L’homme transparent... Essentiel... Vrai, « clair », comme dit Kimy... « Nu », comme disait Simenon. L’entreprise est de plus en plus difficile tant nous sommes devenus des virtuoses du maquillage. De plus en plus lookés. Typés. Produits de casting. De plus en plus à l’aise devant les caméras « vérité » où nous jouons d’abord le rôle que nous nous sommes choisis. Que l’on attend de nous. Un exhibitionnisme de composition qui a été servi à la louche par Loft Story, ou par la psy télévision et la psy littérature supposées sonder les reins et les âmes.
En cette rentrée, on enregistre deux nouvelles tentatives pour faire sauter le rimel. Du moins, une ou deux couches. D’abord, l’irruption de la méchanceté avec l’émission de jeu de Laurence Boccolini qui sadise les candidats, au lieu de les caresser dans le sens du brushing. Ensuite, l’apparition sur grand écran d’une héroïne humanoïde de synthèse : Aki Ross dans Final Fantasy. Une pâte modelable au plus juste, comme bon vous semble. Quel rapport ? D’abord, ces deux approches de vérité vraie troublent. Provoquent un délicieux malaise. Une attente d’inattendu. De mise à poil. Peut-être parce que les deux procédés visent, sans bien sûr y parvenir, à éliminer l’acteur. Le pro et l’amateur. À s’exonérer de la société du spectacle dans laquelle nous rissolons et qui n’a plus grand chose de spectaculaire. En poussant à l’accident ou en fabriquant, à base de pixels et de bits, une créature à notre image. Mais qu’on rêve libérée de son modèle. Plus vraie que vraie. Affranchie des codes et des scripts. Une sorte de Caïn capable de tout comme dans la Genèse.
Bien entendu, il ne s’agit là que d’une préhistoire. La guimauve prévaut et les dés sont toujours pipés. Laurence Boccolini interprète la Maîtresse fouettarde sado-maso, mais les risques d’effondrement ou de déjantage de ses sujets sont beaucoup moins importants que dans une course de marathon aux jeux olympiques. Quant à Aki Ross, elle reste une poupée gonflée aux hormones 3D qui ahane des dialogues de Spirou.
Bosser, décaper, lyposucer, poncer
C’est bien là toute la difficulté. Pour déshabiller l’individu moderne, ce mannequin, et le débusquer, l’obliger à l’incident vraisemblable, révélateur, juste, il faut bosser. Décaper les apparences, les styles, lyposucer le gras qui enrobe le squelette, poncer et pas seulement représenter les innombrables postures sous lesquelles évolue le « petit homme ». L’expression est de Simenon. Un Simenon dont on redécouvre ce travail au burin, à la lime, à la pierre ponce, dans le livre Mes apprentissages (Omnibus, 2001). Un travail d’archéologue du vivant dont nous sommes orphelins.

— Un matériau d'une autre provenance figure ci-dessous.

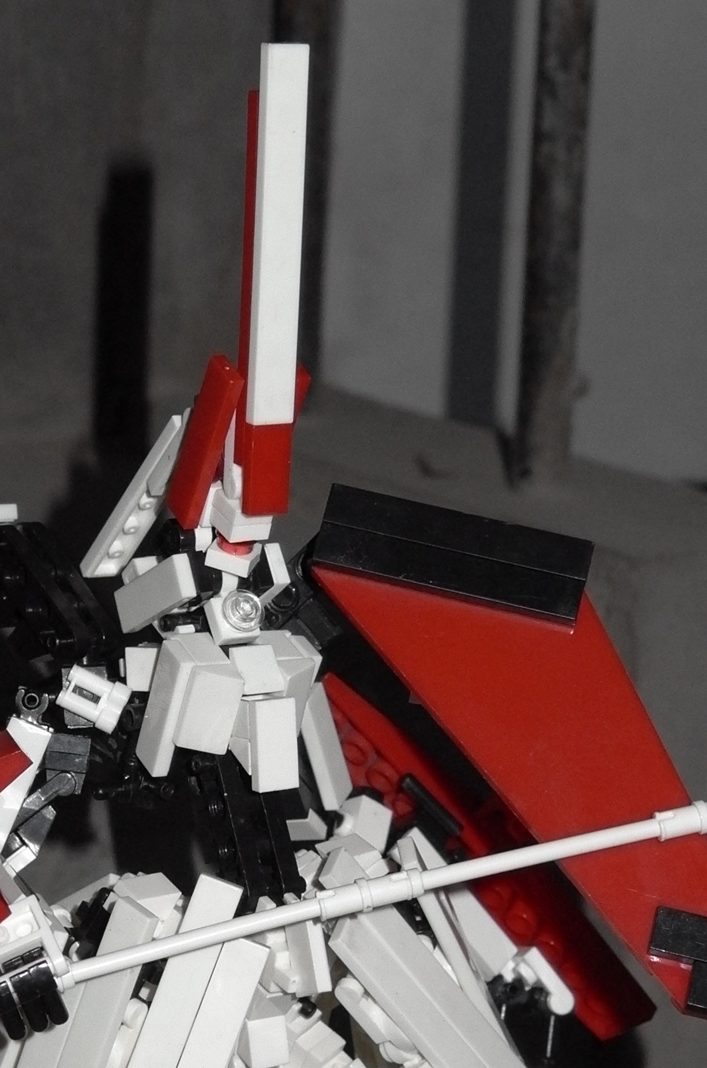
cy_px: 664
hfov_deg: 13.0
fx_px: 3107
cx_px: 236
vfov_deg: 19.5
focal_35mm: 105
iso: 1600
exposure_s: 1/40
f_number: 5.6
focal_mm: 26
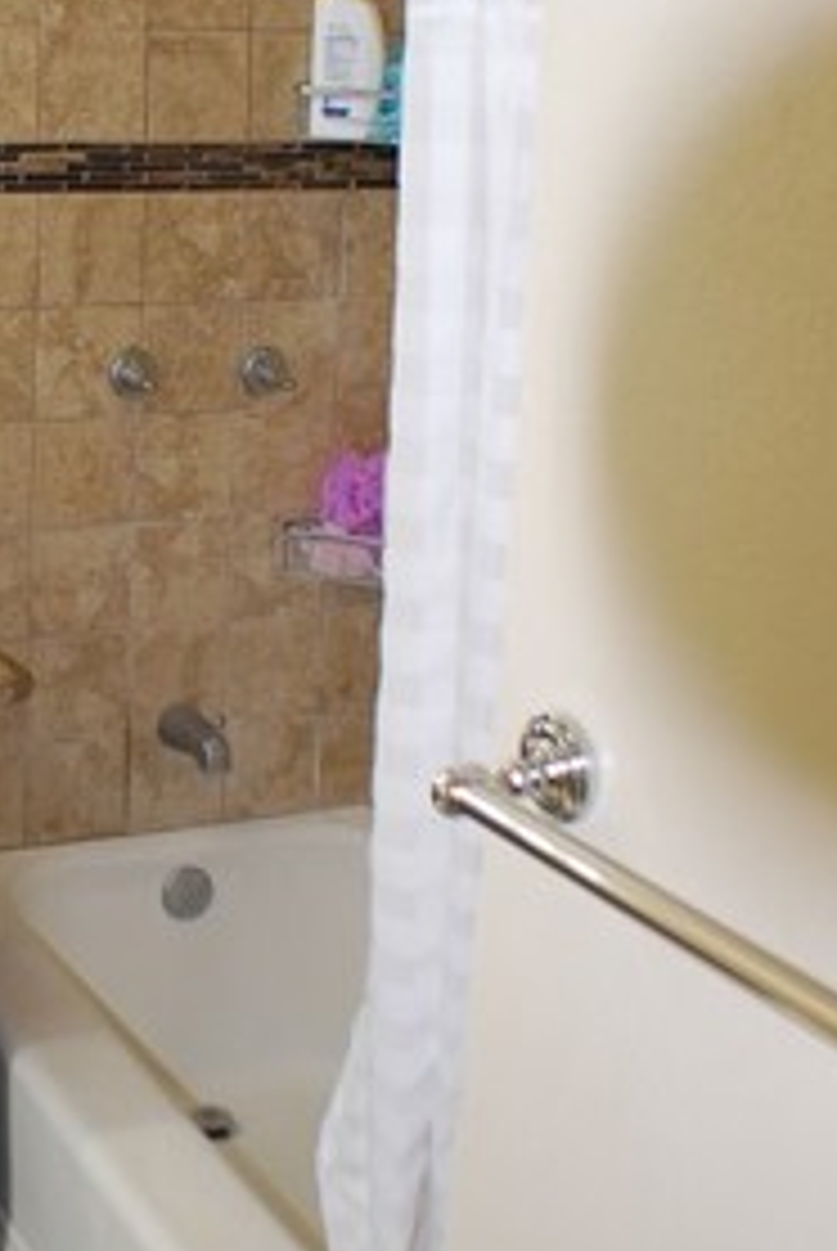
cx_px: -63
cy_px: 328
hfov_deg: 19.1
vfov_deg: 28.8
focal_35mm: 69
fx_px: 2400
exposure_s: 1/60
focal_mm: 20
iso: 200
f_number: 3.8
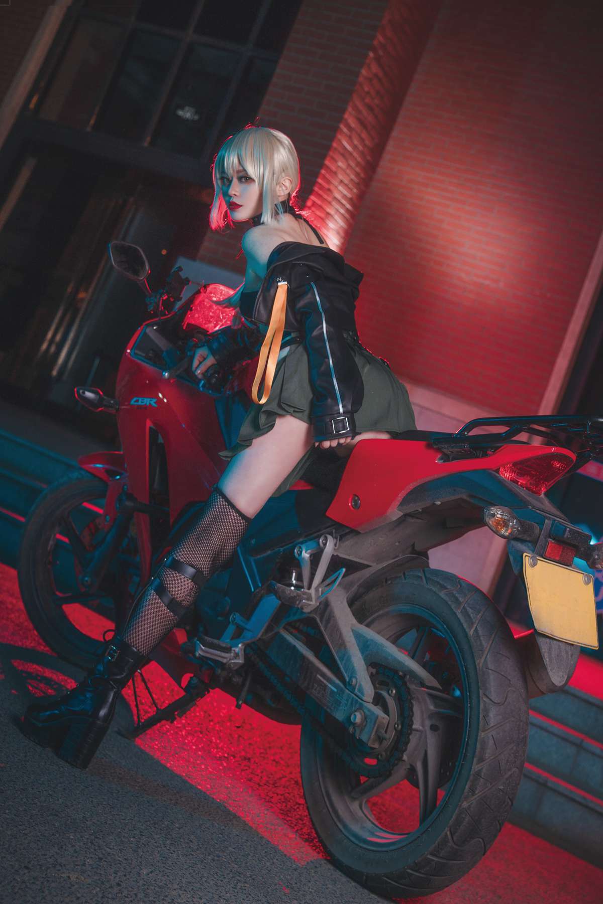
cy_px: 452
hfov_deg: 27.0
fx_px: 1256
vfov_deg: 39.6
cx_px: 302
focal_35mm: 50
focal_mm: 50
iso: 400
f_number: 4.5
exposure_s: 1/100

Lisez ça. Des notes rédigées au fin fond de la France, de la préfecture de police, de l’Afrique, de l’Amérique, de la Russie bolchevique... qui traquent la vérité sous le théâtre de la vie. Qui démasquent. Qui décodent les silences ou le bavardage des jeux de société. Des notes qui servent de matériau aux romans que Simenon écrit de l’autre main où il traque les naufrages, les peines, les fardeaux, les héroïsmes rentrés. Du nu imperceptible à l’œil nu. Alors seulement, c’est un peu plus clair. Alors seulement, on peut apercevoir l’animal humain non plus tel qu’il se « regarde dans la glace » ou à la télé. Mais du dedans. La vérité, c’est du boulot. C’est minutieux.